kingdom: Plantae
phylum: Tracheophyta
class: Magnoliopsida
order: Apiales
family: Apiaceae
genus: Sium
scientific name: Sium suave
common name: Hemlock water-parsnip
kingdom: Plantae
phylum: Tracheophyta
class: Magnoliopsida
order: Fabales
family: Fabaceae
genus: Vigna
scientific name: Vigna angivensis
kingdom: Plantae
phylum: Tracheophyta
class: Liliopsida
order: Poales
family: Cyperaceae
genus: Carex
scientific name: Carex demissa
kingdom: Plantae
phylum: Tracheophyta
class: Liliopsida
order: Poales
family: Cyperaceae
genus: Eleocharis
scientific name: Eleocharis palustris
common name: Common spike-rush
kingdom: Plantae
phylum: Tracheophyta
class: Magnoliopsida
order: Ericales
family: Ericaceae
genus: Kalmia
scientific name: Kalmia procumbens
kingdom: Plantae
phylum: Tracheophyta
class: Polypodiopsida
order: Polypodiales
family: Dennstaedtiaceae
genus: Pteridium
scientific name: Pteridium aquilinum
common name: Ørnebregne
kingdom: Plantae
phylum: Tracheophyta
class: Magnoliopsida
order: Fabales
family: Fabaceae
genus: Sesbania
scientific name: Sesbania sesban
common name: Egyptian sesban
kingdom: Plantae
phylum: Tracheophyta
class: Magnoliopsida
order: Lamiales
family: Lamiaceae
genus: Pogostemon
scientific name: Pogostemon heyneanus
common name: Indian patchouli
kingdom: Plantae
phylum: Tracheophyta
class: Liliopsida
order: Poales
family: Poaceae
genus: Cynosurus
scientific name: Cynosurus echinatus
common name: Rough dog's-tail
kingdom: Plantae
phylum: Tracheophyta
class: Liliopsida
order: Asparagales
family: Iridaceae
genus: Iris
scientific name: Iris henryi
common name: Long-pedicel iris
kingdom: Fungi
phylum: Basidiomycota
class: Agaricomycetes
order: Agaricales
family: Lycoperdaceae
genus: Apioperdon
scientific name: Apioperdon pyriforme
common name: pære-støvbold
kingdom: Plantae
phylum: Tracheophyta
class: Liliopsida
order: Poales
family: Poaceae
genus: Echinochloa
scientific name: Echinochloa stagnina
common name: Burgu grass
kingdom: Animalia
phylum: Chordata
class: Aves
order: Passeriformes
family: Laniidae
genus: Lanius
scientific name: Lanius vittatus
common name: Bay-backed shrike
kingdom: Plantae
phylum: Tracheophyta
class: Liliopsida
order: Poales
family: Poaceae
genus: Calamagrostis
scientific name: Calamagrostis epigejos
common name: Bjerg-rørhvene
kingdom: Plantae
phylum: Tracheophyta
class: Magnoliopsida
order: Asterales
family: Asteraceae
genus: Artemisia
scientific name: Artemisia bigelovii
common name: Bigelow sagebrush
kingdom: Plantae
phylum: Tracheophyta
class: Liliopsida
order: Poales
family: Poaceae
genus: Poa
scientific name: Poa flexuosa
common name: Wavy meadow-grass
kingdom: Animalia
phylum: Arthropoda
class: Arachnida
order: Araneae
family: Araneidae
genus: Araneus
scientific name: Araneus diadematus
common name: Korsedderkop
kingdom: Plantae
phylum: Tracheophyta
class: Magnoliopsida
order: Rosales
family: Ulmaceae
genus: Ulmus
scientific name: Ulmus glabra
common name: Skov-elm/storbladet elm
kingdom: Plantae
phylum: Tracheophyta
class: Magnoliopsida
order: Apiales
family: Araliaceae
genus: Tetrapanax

| Task requirements |
Reproduce the entries word for word, from the first line of the entries up to and including the line with "phylum: Basidiomycota".

| Finished task |
kingdom: Plantae
phylum: Tracheophyta
class: Magnoliopsida
order: Apiales
family: Apiaceae
genus: Sium
scientific name: Sium suave
common name: Hemlock water-parsnip
kingdom: Plantae
phylum: Tracheophyta
class: Magnoliopsida
order: Fabales
family: Fabaceae
genus: Vigna
scientific name: Vigna angivensis
kingdom: Plantae
phylum: Tracheophyta
class: Liliopsida
order: Poales
family: Cyperaceae
genus: Carex
scientific name: Carex demissa
kingdom: Plantae
phylum: Tracheophyta
class: Liliopsida
order: Poales
family: Cyperaceae
genus: Eleocharis
scientific name: Eleocharis palustris
common name: Common spike-rush
kingdom: Plantae
phylum: Tracheophyta
class: Magnoliopsida
order: Ericales
family: Ericaceae
genus: Kalmia
scientific name: Kalmia procumbens
kingdom: Plantae
phylum: Tracheophyta
class: Polypodiopsida
order: Polypodiales
family: Dennstaedtiaceae
genus: Pteridium
scientific name: Pteridium aquilinum
common name: Ørnebregne
kingdom: Plantae
phylum: Tracheophyta
class: Magnoliopsida
order: Fabales
family: Fabaceae
genus: Sesbania
scientific name: Sesbania sesban
common name: Egyptian sesban
kingdom: Plantae
phylum: Tracheophyta
class: Magnoliopsida
order: Lamiales
family: Lamiaceae
genus: Pogostemon
scientific name: Pogostemon heyneanus
common name: Indian patchouli
kingdom: Plantae
phylum: Tracheophyta
class: Liliopsida
order: Poales
family: Poaceae
genus: Cynosurus
scientific name: Cynosurus echinatus
common name: Rough dog's-tail
kingdom: Plantae
phylum: Tracheophyta
class: Liliopsida
order: Asparagales
family: Iridaceae
genus: Iris
scientific name: Iris henryi
common name: Long-pedicel iris
kingdom: Fungi
phylum: Basidiomycota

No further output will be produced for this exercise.